Opinión
Por
  • ROBERTO GRAO

La libertad de conciencia y el Estado

La libertad de conciencia de las personas es necesaria, inviolable e intocable para que exista una verdadera democracia. Cualquier Gobierno que ha alcanzado el Poder democráticamente a través de las urnas, no puede ni debe tocar, alterar o anular, la libertad de conciencia de los individuos, desde su control del Estado, porque se convierte automáticamente en Dictadura.

Lo ha afirmado recientemente el Arzobispo de París Michel Aupetit con gran clarividencia: "Un Estado que toca (o anula) la libertad de conciencia, se llama Dictadura".

Efectivamente, la gran tentación corruptora de la democracia que asalta a todo político ambicioso de poder es la de configurar la sociedad a su imagen y semejanza, sin respetar las conciencias y los modos de pensar de los ciudadanos, para imponerles sus ideas pensando en el mejor de los casos, que con ellas van a vivir mejor o más satisfechos.

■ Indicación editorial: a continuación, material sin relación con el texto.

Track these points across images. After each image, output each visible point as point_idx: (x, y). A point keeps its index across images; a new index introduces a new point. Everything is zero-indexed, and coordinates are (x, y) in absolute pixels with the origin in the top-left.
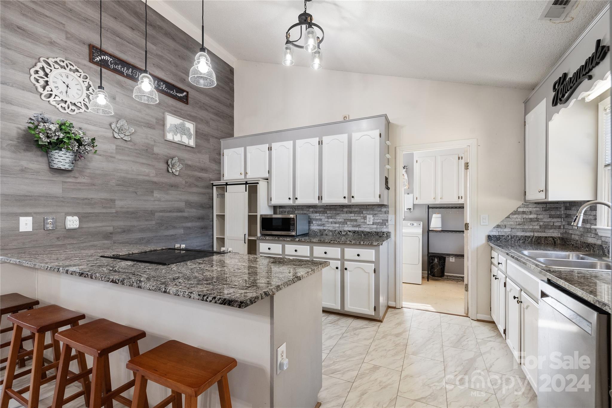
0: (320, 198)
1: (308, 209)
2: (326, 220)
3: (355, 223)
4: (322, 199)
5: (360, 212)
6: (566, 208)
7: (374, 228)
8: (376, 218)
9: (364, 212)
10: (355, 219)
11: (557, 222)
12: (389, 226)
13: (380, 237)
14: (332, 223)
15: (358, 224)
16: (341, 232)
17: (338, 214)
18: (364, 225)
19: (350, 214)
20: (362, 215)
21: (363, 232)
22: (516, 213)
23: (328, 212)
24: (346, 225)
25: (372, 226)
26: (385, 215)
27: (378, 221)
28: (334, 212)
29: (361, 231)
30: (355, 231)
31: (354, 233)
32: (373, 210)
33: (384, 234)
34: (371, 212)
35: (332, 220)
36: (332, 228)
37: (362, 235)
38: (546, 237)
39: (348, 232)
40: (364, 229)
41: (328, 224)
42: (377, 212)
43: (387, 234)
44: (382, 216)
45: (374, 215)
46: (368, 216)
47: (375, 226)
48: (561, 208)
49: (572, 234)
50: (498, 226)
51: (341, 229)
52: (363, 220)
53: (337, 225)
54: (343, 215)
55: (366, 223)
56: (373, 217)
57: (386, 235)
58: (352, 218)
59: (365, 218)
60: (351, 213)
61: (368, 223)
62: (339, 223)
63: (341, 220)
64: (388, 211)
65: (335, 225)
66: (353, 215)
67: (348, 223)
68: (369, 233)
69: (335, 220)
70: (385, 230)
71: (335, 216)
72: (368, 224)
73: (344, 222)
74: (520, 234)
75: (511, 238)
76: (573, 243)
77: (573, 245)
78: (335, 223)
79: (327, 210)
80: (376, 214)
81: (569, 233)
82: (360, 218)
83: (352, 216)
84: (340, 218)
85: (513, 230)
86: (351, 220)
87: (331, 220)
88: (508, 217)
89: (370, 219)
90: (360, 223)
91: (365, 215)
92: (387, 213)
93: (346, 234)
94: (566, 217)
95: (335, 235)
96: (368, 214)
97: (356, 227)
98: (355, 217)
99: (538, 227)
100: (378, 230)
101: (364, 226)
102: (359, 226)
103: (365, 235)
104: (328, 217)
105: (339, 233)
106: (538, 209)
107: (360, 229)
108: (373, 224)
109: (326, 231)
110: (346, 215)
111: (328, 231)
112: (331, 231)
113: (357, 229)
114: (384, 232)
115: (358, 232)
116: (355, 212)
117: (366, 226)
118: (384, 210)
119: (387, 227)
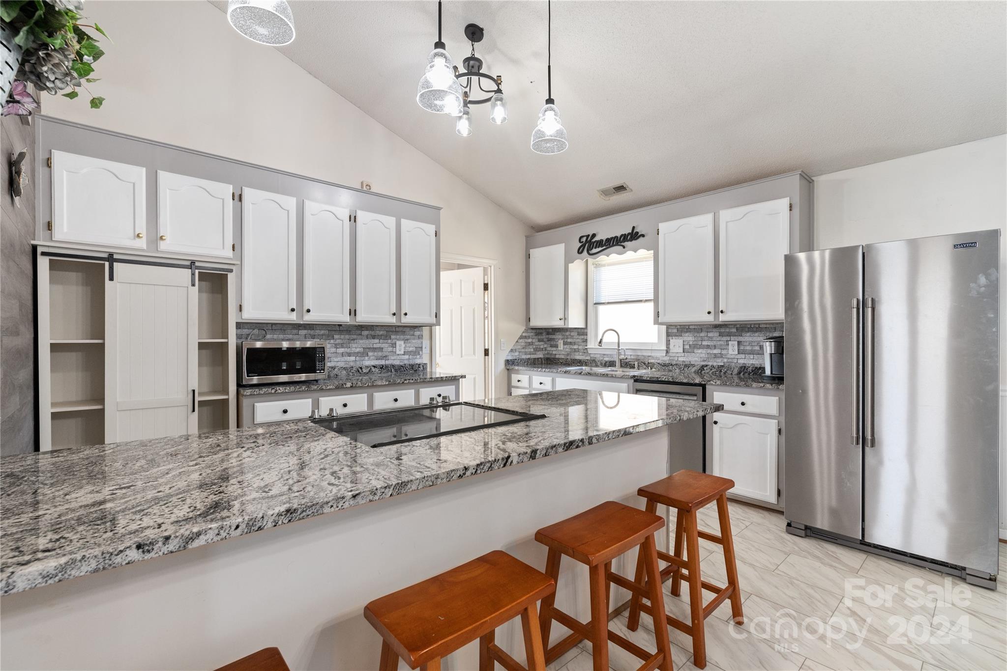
0: (353, 312)
1: (295, 331)
2: (333, 350)
3: (380, 354)
4: (355, 315)
5: (386, 337)
6: (548, 334)
7: (406, 360)
8: (408, 345)
9: (393, 337)
10: (380, 348)
11: (542, 345)
12: (424, 356)
13: (415, 371)
14: (343, 355)
15: (385, 354)
16: (361, 368)
17: (354, 340)
18: (393, 356)
19: (373, 340)
20: (389, 341)
21: (393, 366)
22: (521, 337)
23: (336, 337)
24: (366, 358)
25: (403, 356)
26: (419, 341)
27: (411, 349)
28: (347, 337)
29: (390, 365)
30: (383, 366)
31: (381, 368)
32: (403, 333)
33: (420, 367)
34: (402, 337)
35: (343, 349)
36: (343, 363)
37: (393, 370)
38: (538, 359)
39: (373, 368)
40: (392, 361)
41: (336, 357)
42: (408, 337)
43: (423, 366)
44: (415, 342)
45: (406, 340)
46: (398, 343)
47: (406, 357)
48: (543, 333)
49: (556, 354)
50: (512, 351)
51: (358, 364)
52: (390, 349)
53: (353, 358)
54: (361, 341)
55: (395, 352)
56: (404, 343)
57: (422, 368)
58: (375, 346)
59: (394, 345)
60: (374, 337)
61: (398, 352)
62: (356, 354)
63: (358, 350)
64: (422, 336)
65: (348, 359)
66: (377, 341)
67: (370, 354)
68: (402, 366)
69: (348, 350)
70: (418, 361)
71: (349, 343)
72: (398, 355)
73: (363, 353)
74: (524, 357)
75: (521, 361)
76: (561, 361)
77: (561, 363)
78: (349, 355)
79: (333, 333)
80: (407, 340)
81: (552, 354)
82: (386, 345)
83: (376, 343)
84: (357, 346)
85: (521, 354)
86: (374, 349)
87: (341, 350)
88: (517, 342)
89: (401, 347)
90: (387, 354)
91: (394, 341)
92: (420, 337)
93: (369, 371)
94: (548, 341)
95: (351, 374)
96: (398, 340)
97: (382, 359)
98: (380, 344)
99: (532, 350)
100: (411, 362)
101: (393, 358)
102: (385, 357)
103: (396, 371)
104: (336, 345)
105: (358, 371)
106: (532, 334)
107: (388, 362)
108: (404, 355)
109: (336, 370)
110: (367, 341)
111: (339, 369)
112: (345, 369)
113: (383, 362)
114: (420, 365)
115: (387, 366)
116: (379, 337)
117: (395, 357)
118: (417, 333)
119: (421, 357)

Craso e importante error o, en el peor de los casos, mala fe o mala intención de imponer su ideología, sin tener en cuenta si con ella va a beneficiar verdaderamente a los ciudadanos, porque tal circunstancia no le interesa ni le preocupa tenerla en consideración.

Lo mismo se puede afirmar cuando el Gobierno de turno, a través de su mayoría parlamentaria, su preponderancia legislativa y consiguiente dominio del Estado procura eliminar la responsabilidad de los padres en la educación de los hijos, según sus convicciones morales y religiosas: "Un Estado que toca, anula, o usurpa la responsabilidad de los padres en la educación de los hijos, se convierte en una Dictadura".

Todo ciudadano consciente de sus responsabilidades, tanto profesionales, como familiares, políticas y sociales, no puede ni debe permitir en ningún caso la injerencia legislativa del Estado en esos campos de la responsabilidad personal de los individuos, alzándose contra esas arbitrariedades u otras cualesquiera que anulen su dignidad personal, con su más potente protesta razonada y enérgica que esté a su alcance.

Ahora bien, el odio de algunos políticos y gobernantes puede alterar esta ecuación, pensando que existen otras muchas personas que participan del mismo odio que ellos sienten y que les complacerán sus decisiones.

Hay que tener en cuenta que el odio hace que la persona disfrute del hecho de desear y causar el mal ajeno por cualquier motivo subjetivo, aunque algunas veces se intente justificar porque nos han hecho el mal primero.

Pero el odio o rencor que podemos sentir hacia alguien porque nos ha hecho o tratado mal, nunca lo justifica, ya que jamás debemos "devolver mal por mal" puesto que el odio es un sentimiento profundamente negativo que impide la convivencia pacífica entre las personas.